The following op-ed, written by our director of policy Michael Melendez, was published today by The Salt Lake Tribune.
You’ve heard it before: Utah is consistently one of the best states to do business. We’ve ranked #1 in Rich States, Poor States for twelve years straight, and were #1 in Forbes from 2014-2016. On and on the awards pile up. But are we truly business friendly—or just not as bad as other states?
Hidden behind the shiny veneer of awards and platitudes lie a number of policies showing that Utah isn’t as business friendly as it could and should be.
The Tangible Personal Property Tax is a good example. Utah levies an annual property tax on business supplies and equipment that were already taxed when purchased. Business owners who buy equipment, machinery, or furniture are compelled to keep track of every item each year so they can be taxed at different rates depending on when they purchased it. This particular tax has a very high compliance cost, troubling business owners around the beehive state with many hours worth of micro-managing forms, invasive audits, and more.
And then there is the new discussion over sales tax reform. Fortunately, the initial proposal that would have taxed business to business transactions was quickly taken off the table, as it would have created a disaster by pyramiding the tax. For example, hiring a company for a service could have had multiple layers of taxes as that company involved subcontractors whose work was also taxed at each step, compounding the tax burden.
This problem goes straight to an important talking point in tax policy that elected officials must remember: don’t tax business inputs—the processes and parts that are later incorporated into a final good or service for sale. Some policy makers talk about how the state tries to avoid taxing business inputs, but this is only true for a small portion of companies that have sales tax exemptions. It would be much more fair and economically beneficial if Utah actually stopped taxing business inputs for all businesses.
Sometimes we forget that business owners aren’t merely taxed—they also must wade through the red tape created by government regulatory schemes. Remember when the government had to be brought along, kicking and screaming, in order to eventually accommodate Uber and Lyft? Innovative companies repeatedly struggle to find a home in Utah’s marketplace. Tesla fought for years to simply sell their cars here, and some cities in Utah still do everything they can to criminalize having an Airbnb.
More recently, the Salt Lake Airport has come after a car-sharing company called Turo. Several people were ticketed and faced jail time for simply trying to share their vehicles at the airport. Government regulators and officials need to adopt the mantra: “Don’t Fear Peer-to-Peer.” These services have been treated with a presumption of regulation; instead, we need a presumption of innovation.

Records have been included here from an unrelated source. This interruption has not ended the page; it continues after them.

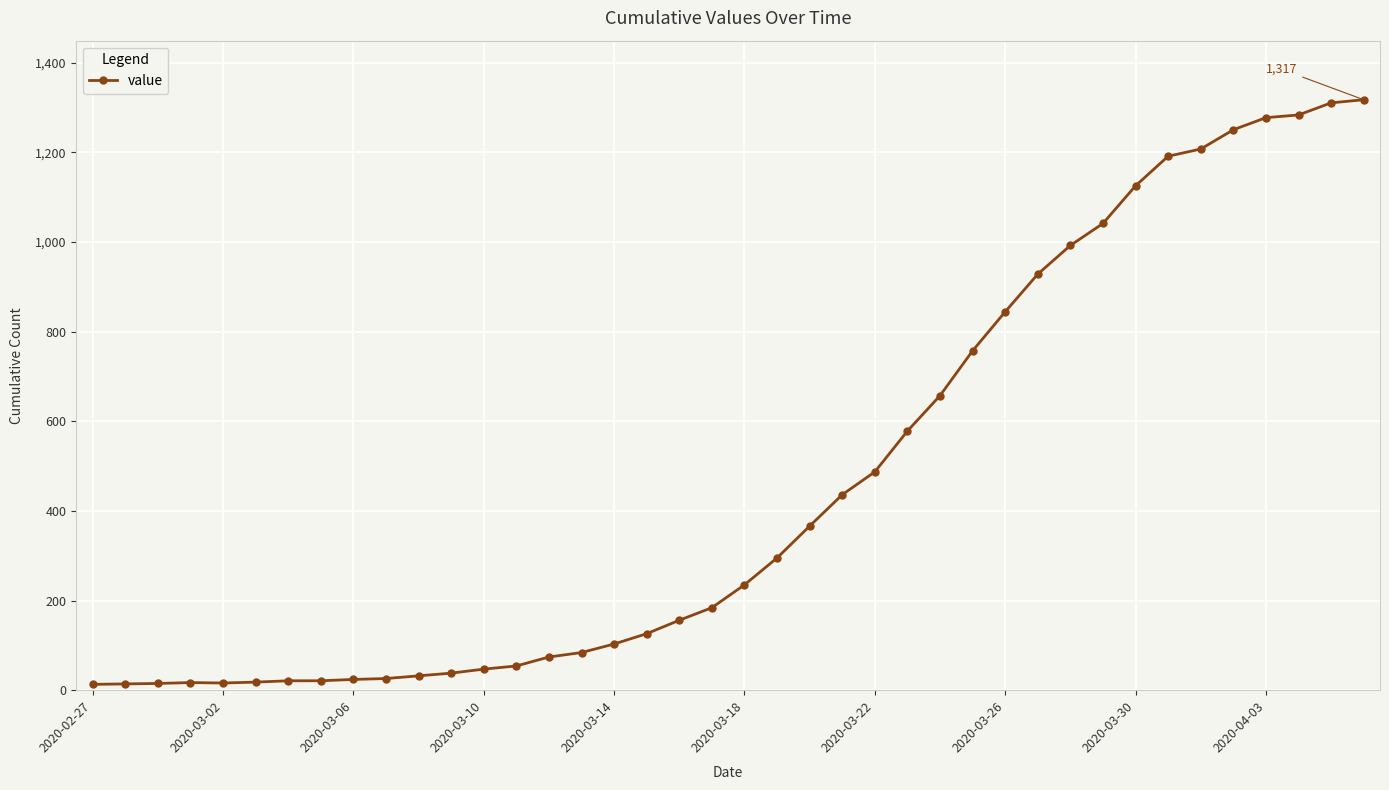

What is the difference between the maximum and minimum values?

1304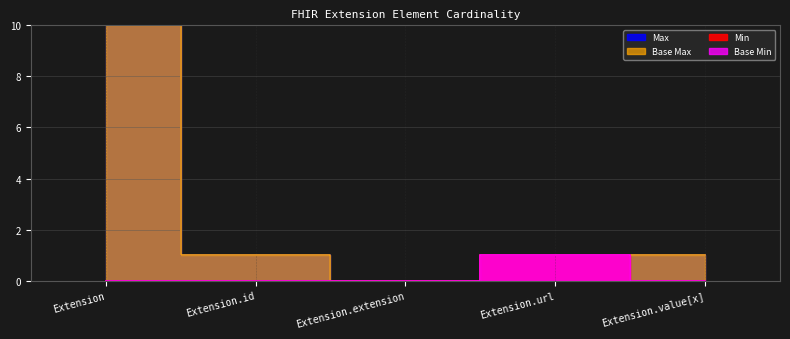

How many lines are shown in the chart?

4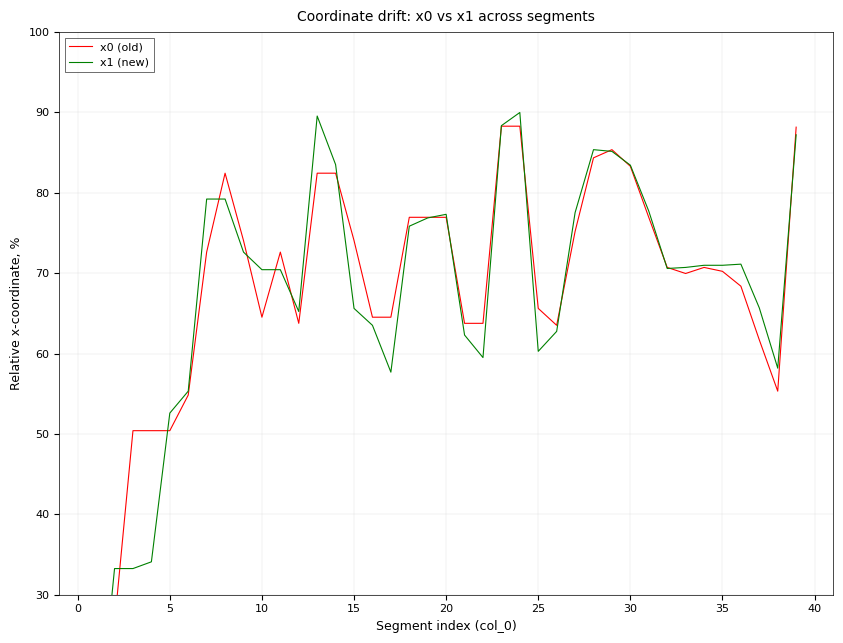

Is it true that x0 (old) equals 75.2 at 27?

True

Free markets should be free for a reason. Local and state governments, however, often throw up all kinds of obstacles in the way of a small business through licensure, permits, steep fees, and nit picking code enforcement. A broad claim of being business friendly soon falls apart when you see where the rubber meets the bureaucratic road.
Some business owners feel that the government is on the opposing team in the marketplace arena, rather than remaining a neutral referee ensuring a fair playing field. Whether it be by giving tax incentives to their competition or even directly competing against their business in the form of a taxpayer funded enterprise, government can too often become a big player in whether or not a business succeeds.
It’s not all bad news, of course; in some ways Utah’s policy makers get it right. We are number one on many rankings for some compelling reasons. There are also positive developments that don’t get factored into these scores. For instance, Riverton eliminated business license fees last year; Salt Lake City has been able to work things out with e-scooter companies like Bird and Lime; and the state is in the process of establishing a regulatory sandbox for the financial tech sector. We can praise some good steps while pointing out the distance that still remains to be traveled.
Perhaps it’s time we better live up to the accolades for being the best for business and see what great ideas entrepreneurs will dream up next to improve our society and fill important needs. Government should stick to being the neutral referee and stop playing the game.